_Source material_:
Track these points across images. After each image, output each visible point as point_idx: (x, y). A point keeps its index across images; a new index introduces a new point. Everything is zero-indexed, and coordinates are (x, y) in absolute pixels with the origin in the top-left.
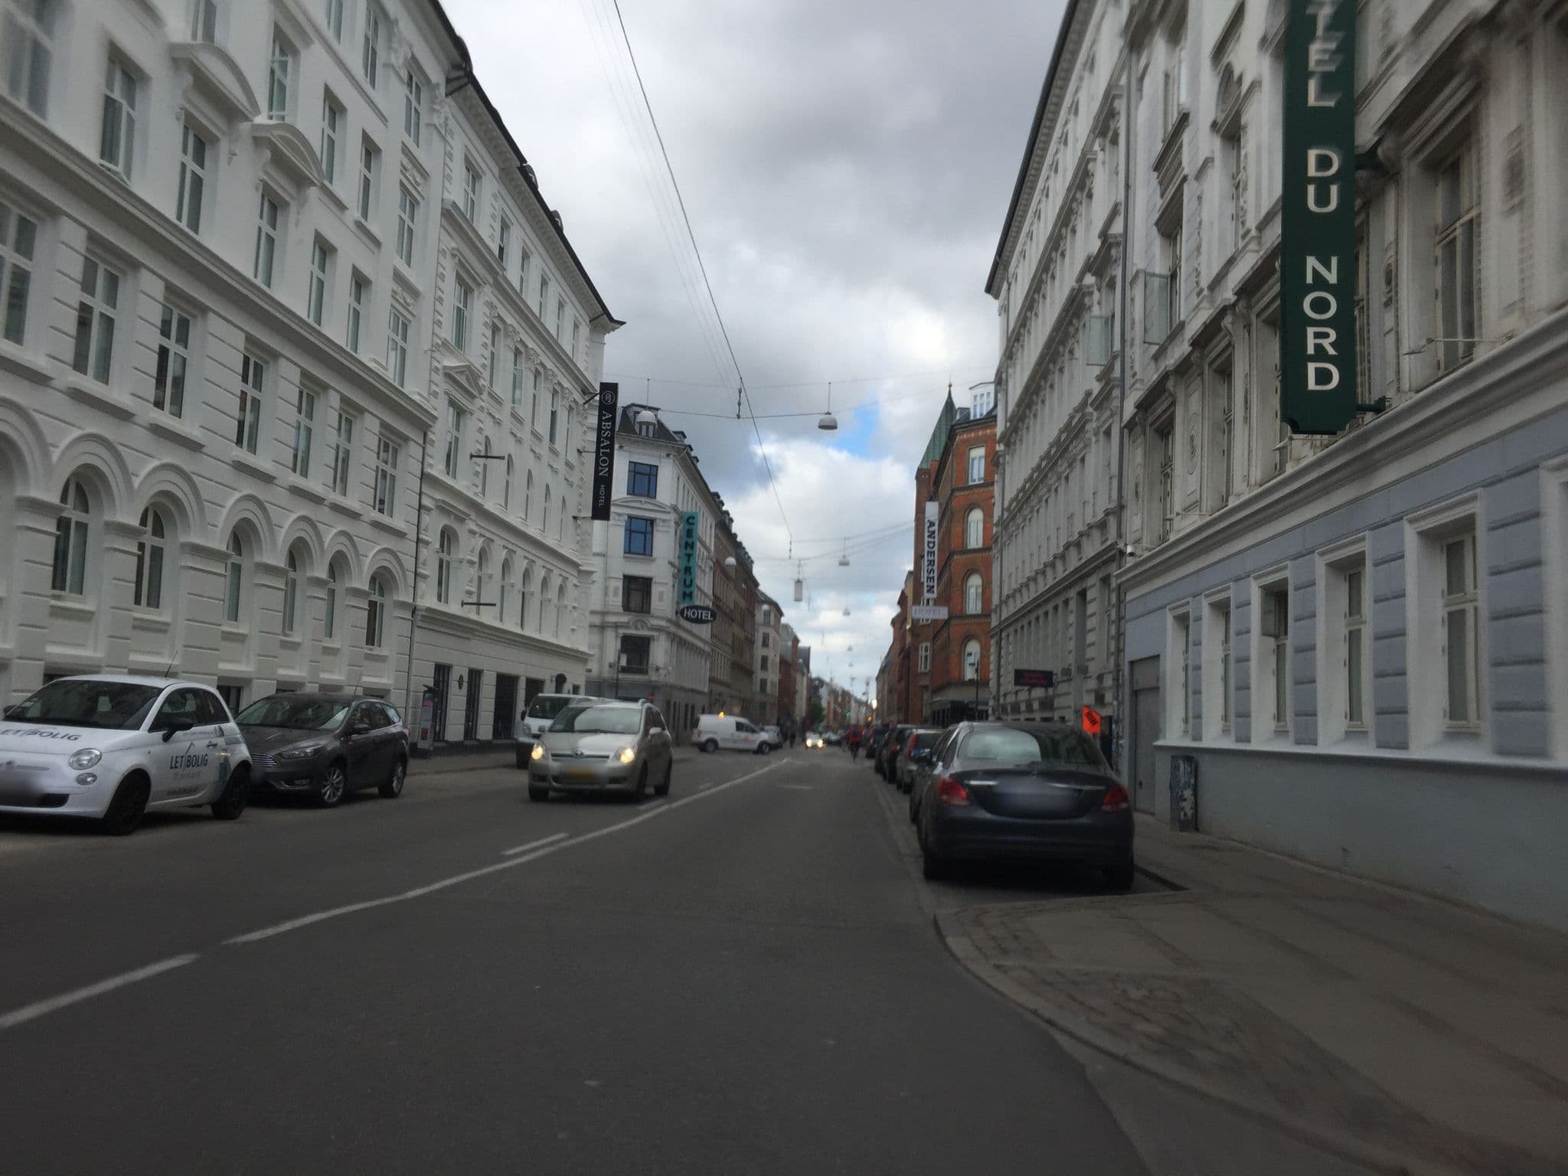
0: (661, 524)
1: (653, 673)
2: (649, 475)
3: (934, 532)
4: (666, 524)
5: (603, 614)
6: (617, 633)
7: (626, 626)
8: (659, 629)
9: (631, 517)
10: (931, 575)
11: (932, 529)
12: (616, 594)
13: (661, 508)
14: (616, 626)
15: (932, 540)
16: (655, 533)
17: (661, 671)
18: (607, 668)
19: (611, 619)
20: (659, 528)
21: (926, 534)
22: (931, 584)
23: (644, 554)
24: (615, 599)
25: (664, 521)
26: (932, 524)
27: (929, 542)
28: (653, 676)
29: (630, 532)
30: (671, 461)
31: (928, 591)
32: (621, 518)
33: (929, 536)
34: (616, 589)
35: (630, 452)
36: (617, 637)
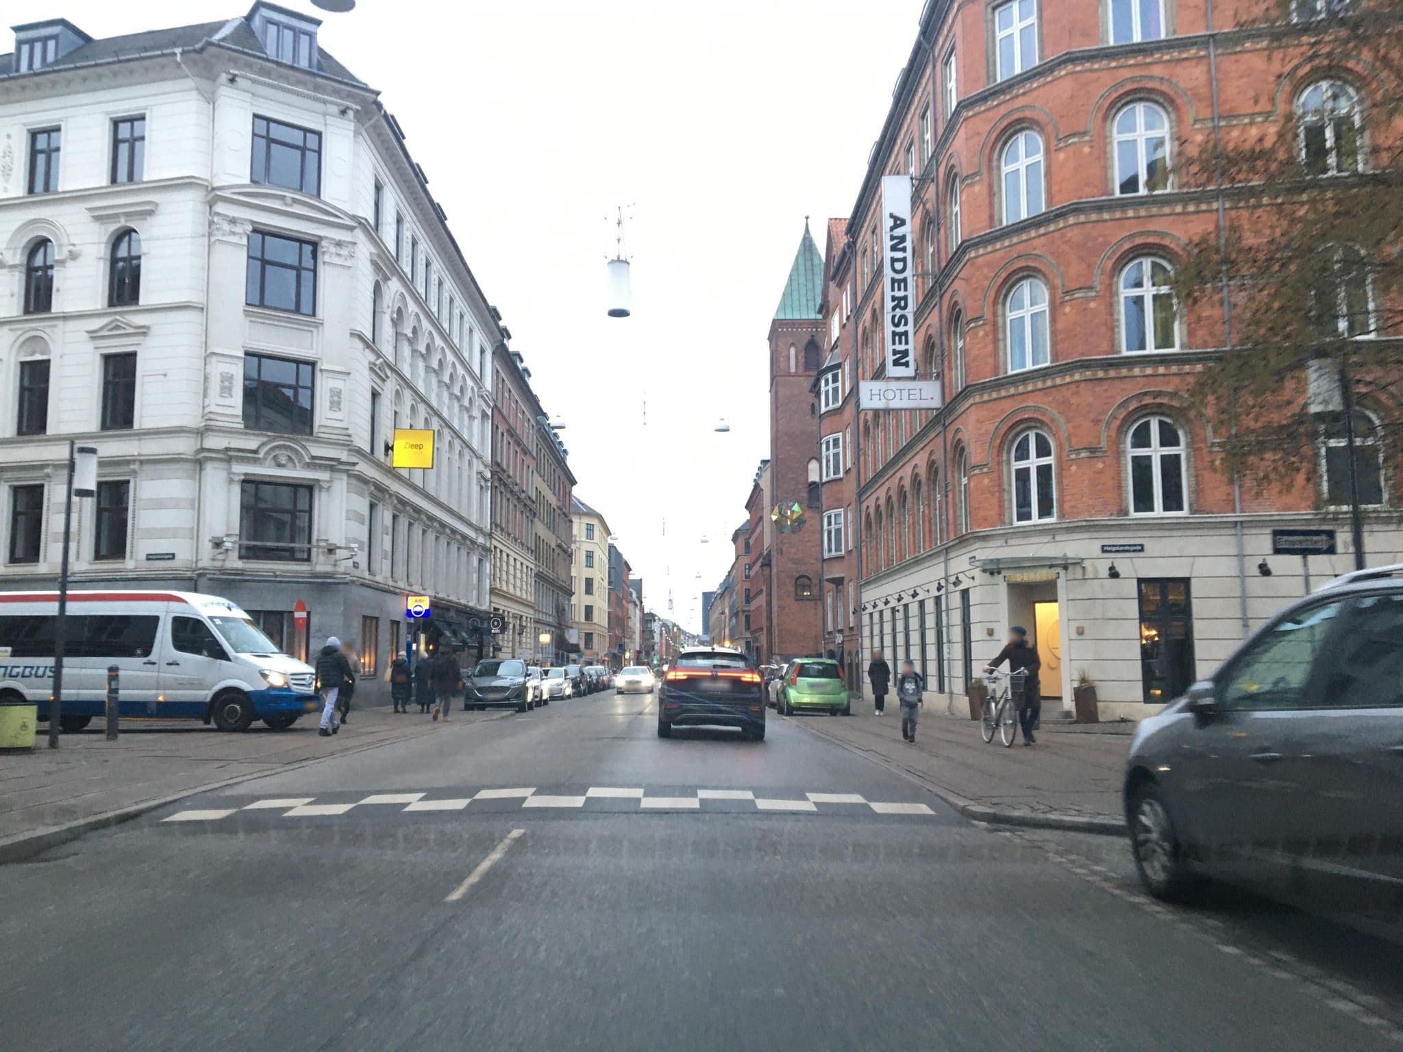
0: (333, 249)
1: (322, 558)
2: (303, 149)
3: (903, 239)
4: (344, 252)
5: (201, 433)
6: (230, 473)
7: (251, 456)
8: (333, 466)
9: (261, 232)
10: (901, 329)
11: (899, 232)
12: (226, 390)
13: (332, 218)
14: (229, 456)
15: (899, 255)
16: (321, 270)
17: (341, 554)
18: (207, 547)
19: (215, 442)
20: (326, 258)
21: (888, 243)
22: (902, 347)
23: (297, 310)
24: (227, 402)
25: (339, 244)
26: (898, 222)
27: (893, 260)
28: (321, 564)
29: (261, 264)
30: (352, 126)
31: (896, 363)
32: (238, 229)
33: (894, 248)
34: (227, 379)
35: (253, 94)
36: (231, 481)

_What you will do_: Reproduce the entire listing above word for word, omitting the pictures.

_Solution_:
Track these points across images. After each image, output each visible point as point_idx: (x, y). A point keeps its index across images; a new index introduces a new point. Everything is zero-indexed, and coordinates are (x, y) in absolute pixels with the origin in the top-left.
0: (661, 524)
1: (653, 673)
2: (649, 475)
3: (934, 532)
4: (666, 524)
5: (603, 614)
6: (617, 633)
7: (626, 626)
8: (659, 629)
9: (631, 517)
10: (931, 575)
11: (932, 529)
12: (616, 594)
13: (661, 508)
14: (616, 626)
15: (932, 540)
16: (655, 533)
17: (661, 671)
18: (607, 668)
19: (611, 619)
20: (659, 528)
21: (926, 534)
22: (931, 584)
23: (644, 554)
24: (615, 599)
25: (664, 521)
26: (932, 524)
27: (929, 542)
28: (653, 676)
29: (630, 532)
30: (671, 461)
31: (928, 591)
32: (621, 518)
33: (929, 536)
34: (616, 589)
35: (630, 452)
36: (617, 637)
0: (333, 249)
1: (322, 558)
2: (303, 149)
3: (903, 239)
4: (344, 252)
5: (201, 433)
6: (230, 473)
7: (251, 456)
8: (333, 466)
9: (261, 232)
10: (901, 329)
11: (899, 232)
12: (226, 390)
13: (332, 218)
14: (229, 456)
15: (899, 255)
16: (321, 270)
17: (341, 554)
18: (207, 547)
19: (215, 442)
20: (326, 258)
21: (888, 243)
22: (902, 347)
23: (297, 310)
24: (227, 402)
25: (339, 244)
26: (898, 222)
27: (893, 260)
28: (321, 564)
29: (261, 264)
30: (352, 126)
31: (896, 363)
32: (238, 229)
33: (894, 248)
34: (227, 379)
35: (253, 94)
36: (231, 481)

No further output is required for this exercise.